- [Exercise]:
Would you retype the listing below word for word, without any of its pictures?

- [Records for the task]:

━━━━━━━━━━━━━━━━━━━━━━━━━━━━━━

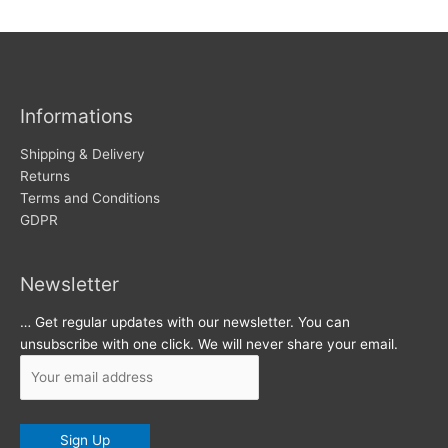
w
c
s
h
i
v
Informations
e
s
Shipping & Delivery
Returns
Terms and Conditions
GDPR
Newsletter
… Get regular updates with our newsletter. You can
unsubscribe with one click. We will never share your email.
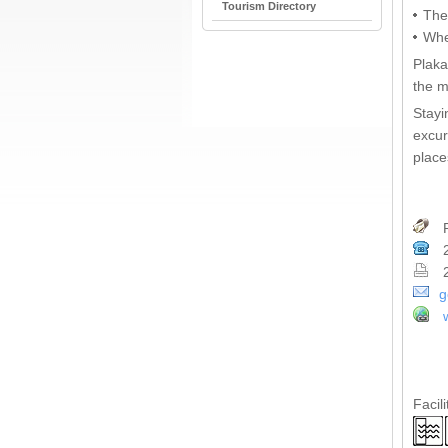
Tourism Directory
The
Whe
Plaka
the m
Stayi
excur
place
P
2
2
g
Facili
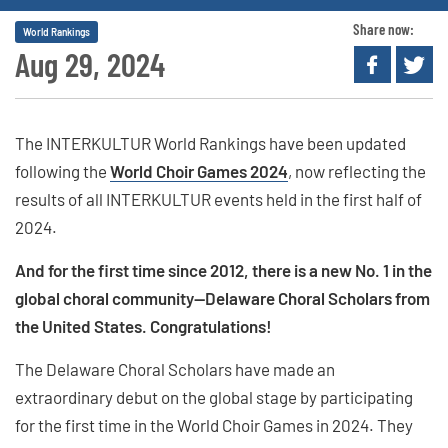
Share now:
World Rankings
Aug 29, 2024
The INTERKULTUR World Rankings have been updated
following the
World Choir Games 2024
, now reflecting the
results of all INTERKULTUR events held in the first half of
2024.
And for the first time since 2012, there is a new No. 1 in the
global choral community—Delaware Choral Scholars from
the United States. Congratulations!
The Delaware Choral Scholars have made an
extraordinary debut on the global stage by participating
for the first time in the World Choir Games in 2024. They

━━━━━━━━━━━━━━━━━━━━━━━━━━━━━━

- [Your solution]:
w
c
s
h
i
v
Informations
e
s
Shipping & Delivery
Returns
Terms and Conditions
GDPR
Newsletter
… Get regular updates with our newsletter. You can
unsubscribe with one click. We will never share your email.
Tourism Directory
The
Whe
Plaka
the m
Stayi
excur
place
P
2
2
g
Facili
Share now:
World Rankings
Aug 29, 2024
The INTERKULTUR World Rankings have been updated
following the
World Choir Games 2024
, now reflecting the
results of all INTERKULTUR events held in the first half of
2024.
And for the first time since 2012, there is a new No. 1 in the
global choral community—Delaware Choral Scholars from
the United States. Congratulations!
The Delaware Choral Scholars have made an
extraordinary debut on the global stage by participating
for the first time in the World Choir Games in 2024. They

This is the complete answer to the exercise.